The Bank of England denies it, of course, but for a long time now it has been obvious that what the Bank is targeting is not inflation as such, but nominal GDP. Further evidence of this comes from the latest letter the Governor of the Bank of England, Sir Mervyn King, has been forced to write to the UK Chancellor, George Osborne, explaining why UK inflation is so much above target.

In the letter, he laboriously goes through the old arguments about how above target inflation is not really the Bank’s fault – it’s all down to higher commodity and import prices in combination with January’s hike in VAT. But for those factors, he reiterates, inflation would in fact be somewhat below target. But hold on. What’s this?

“There is, however, a limit to what monetary policy can do when large real adjustments are required. And it cannot influence inflation over the next few months. But it can ensure that the adjustment takes place against a backdrop of low inflation in the medium term. In so doing, monetary policy will make the best contribution it can to high and stable levels
of growth and employment.”

This is as clear a statement as I’ve yet come across that the Bank is prioritising growth over inflation. If the purpose is to erode the real value of the debt overhang, then plainly the policy is working. Growth is by convention usually expressed in terms of real increases in output – that is adjusted for inflation. For the UK, this has been pretty much flat over the last nine months.

Yet thanks to inflation, the nominal value of output has infact been growing quite sharply at approaching 5pc. Our nominal GDP growth is high by comparison with most other advanced economies, which helps explain why the downturn’s impact on employment hasn’t been so bad, considering the depth of the downturn.

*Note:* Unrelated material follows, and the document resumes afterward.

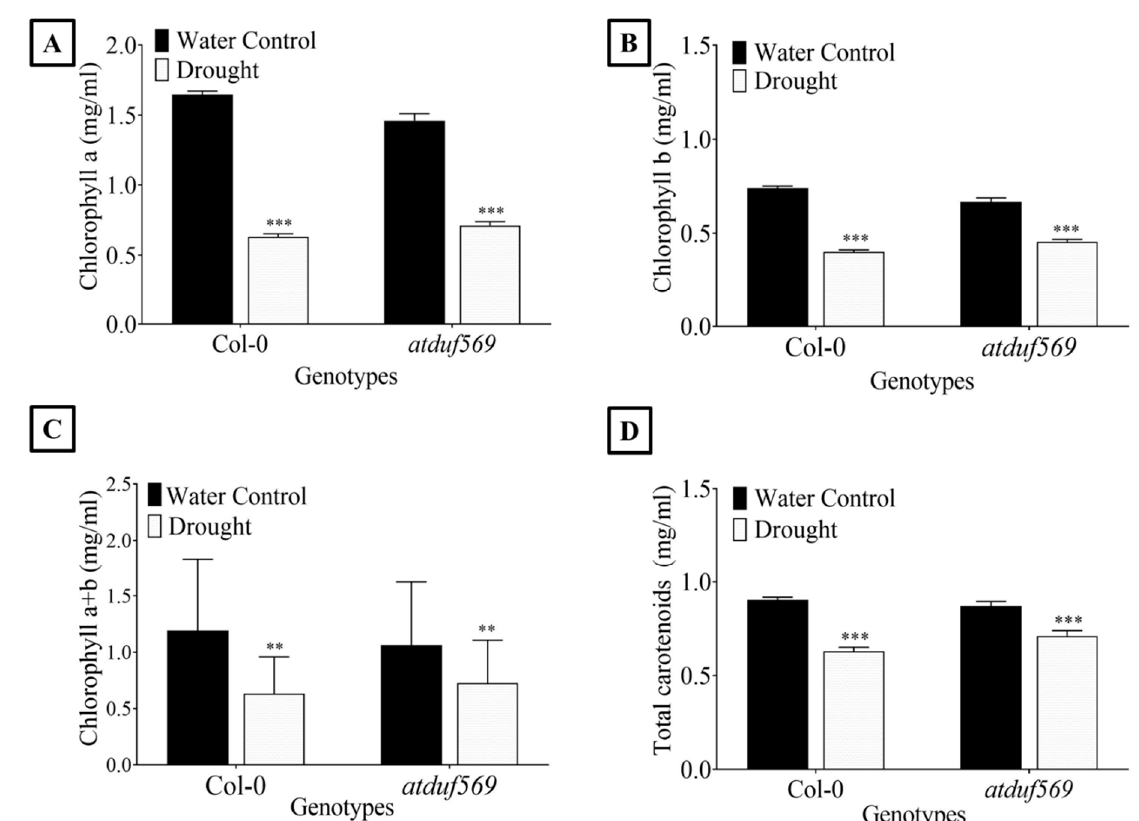
Figure 8. Total carotenoids and chlorophyll contents of WTCol-0 and atduf569 knockout mutant Arabidopsis plants under drought stress. ( A ) Total carotenoids, ( B ) chlorophyll a pigment, ( C ) chlorophyll b pigment, and ( D ) chlorophyll a + b pigment in the two Arabidopsis genotypes under the drought and control conditions. Data represent means of values obtained from experiments performed in triplicate. Error bars represent standard deviation. Means were analyzed for significant differences using Student’s t -test. Asterisks * indicate significant whereas “ns” indicate non-significant differences at 5% level of significance (*** p < 0.001, ** p < 0.01).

Why can’t we have such enlightened right-wingers?   Because unlike in Britain, they aren’t in power in the US.   You just wait, as soon as Perry is president the treasonous WSJ will start beating the drums for monetary stimulus, just as they did in 1984 when Reagan was President and inflation was 4%.  (Inflation has averaged 1% over the past three years.)

It took the US 18 months to figure out what to do after Britain left the gold standard and Sweden began price level targeting in 1931.  Look for sensible policies to begin in late 2012—right after election day.

To get serious for a moment, it’s gratifying to see the quasi-monetarist NGDP targeting proposal really starting to attract attention.  When the FT asks:

Anyone for Fed targeting of nominal GDP futures?

. . . with the implicit understanding that readers will get the reference, you know we’ve arrived.